🚦 Distributed Training

Explain why 1 GPU is not enough anymore 😭

Distributed illustration

Training huge deep learning models often requires multiple GPUs. Let’s break down how DataParallel and DistributedDataParallel work, and peek at other parallelism strategies.

How DataParallel (DP) Works

  • Single process: one Python program handles all GPUs at once.

Algorithm:

  1. Data is loaded on CPU.
  2. The process copies the model to each GPU.
  3. Batch is split into N sub-batches (one per GPU).
  4. Each GPU computes forward and backward passes.
  5. Gradients are gathered on GPU0 (main), weights updated, then copied back to all GPUs.

🙃 Cons: GPU0 can become a bottleneck, and extra memory copies between GPUs slow things down.
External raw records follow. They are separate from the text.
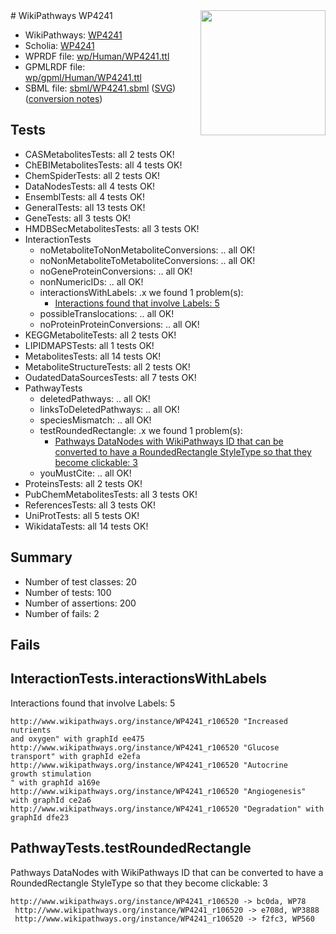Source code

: <img style="float: right; width: 200px" src="../logo.png" />
# WikiPathways WP4241

* WikiPathways: [WP4241](https://identifiers.org/wikipathways:WP4241)
* Scholia: [WP4241](https://scholia.toolforge.org/wikipathways/WP4241)
* WPRDF file: [wp/Human/WP4241.ttl](../wp/Human/WP4241.ttl)
* GPMLRDF file: [wp/gpml/Human/WP4241.ttl](../wp/gpml/Human/WP4241.ttl)
* SBML file: [sbml/WP4241.sbml](../sbml/WP4241.sbml) ([SVG](../sbml/WP4241.svg)) ([conversion notes](../sbml/WP4241.txt))

## Tests
* CASMetabolitesTests: all 2 tests OK!
* ChEBIMetabolitesTests: all 4 tests OK!
* ChemSpiderTests: all 2 tests OK!
* DataNodesTests: all 4 tests OK!
* EnsemblTests: all 4 tests OK!
* GeneralTests: all 13 tests OK!
* GeneTests: all 3 tests OK!
* HMDBSecMetabolitesTests: all 3 tests OK!
* InteractionTests
    * noMetaboliteToNonMetaboliteConversions: .. all OK!
    * noNonMetaboliteToMetaboliteConversions: .. all OK!
    * noGeneProteinConversions: .. all OK!
    * nonNumericIDs: .. all OK!
    * interactionsWithLabels: .x we found 1 problem(s):
        * [Interactions found that involve Labels: 5](#630d267c)
    * possibleTranslocations: .. all OK!
    * noProteinProteinConversions: .. all OK!
* KEGGMetaboliteTests: all 2 tests OK!
* LIPIDMAPSTests: all 1 tests OK!
* MetabolitesTests: all 14 tests OK!
* MetaboliteStructureTests: all 2 tests OK!
* OudatedDataSourcesTests: all 7 tests OK!
* PathwayTests
    * deletedPathways: .. all OK!
    * linksToDeletedPathways: .. all OK!
    * speciesMismatch: .. all OK!
    * testRoundedRectangle: .x we found 1 problem(s):
        * [Pathways DataNodes with WikiPathways ID that can be converted to have a RoundedRectangle StyleType so that they become clickable: 3](#9fbad3cd)
    * youMustCite: .. all OK!
* ProteinsTests: all 2 tests OK!
* PubChemMetabolitesTests: all 3 tests OK!
* ReferencesTests: all 3 tests OK!
* UniProtTests: all 5 tests OK!
* WikidataTests: all 14 tests OK!


## Summary

* Number of test classes: 20
* Number of tests: 100
* Number of assertions: 200
* Number of fails: 2

## Fails

<a name="630d267c" />

## InteractionTests.interactionsWithLabels

Interactions found that involve Labels: 5
```
http://www.wikipathways.org/instance/WP4241_r106520 "Increased nutrients
and oxygen" with graphId ee475
http://www.wikipathways.org/instance/WP4241_r106520 "Glucose transport" with graphId e2efa
http://www.wikipathways.org/instance/WP4241_r106520 "Autocrine 
growth stimulation
" with graphId a169e
http://www.wikipathways.org/instance/WP4241_r106520 "Angiogenesis" with graphId ce2a6
http://www.wikipathways.org/instance/WP4241_r106520 "Degradation" with graphId dfe23
```

<a name="9fbad3cd" />

## PathwayTests.testRoundedRectangle

Pathways DataNodes with WikiPathways ID that can be converted to have a RoundedRectangle StyleType so that they become clickable: 3
```
http://www.wikipathways.org/instance/WP4241_r106520 -> bc0da, WP78
 http://www.wikipathways.org/instance/WP4241_r106520 -> e708d, WP3888
 http://www.wikipathways.org/instance/WP4241_r106520 -> f2fc3, WP560
 ```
How DistributedDataParallel (DDP) Works

  • Multiple processes: one per GPU.
  • Each process loads its own copy of the model and receives its chunk of data via DistributedSampler.

Algorithm:

  1. Processes compute forward and backward passes independently.
  2. After .backward(), an all-reduce averages gradients across GPUs directly via NCCL (no CPU involved).
  3. Weights are updated locally in each process; they remain identical because gradients are synchronized.

💪 Pros: No GPU0 bottleneck, less communication overhead, better scalability.

Other Parallelism Strategies

Besides DP and DDP, modern deep learning frameworks use:

  • Model Parallelism: split a model’s layers across different devices. Useful for huge models that don’t fit on a single GPU.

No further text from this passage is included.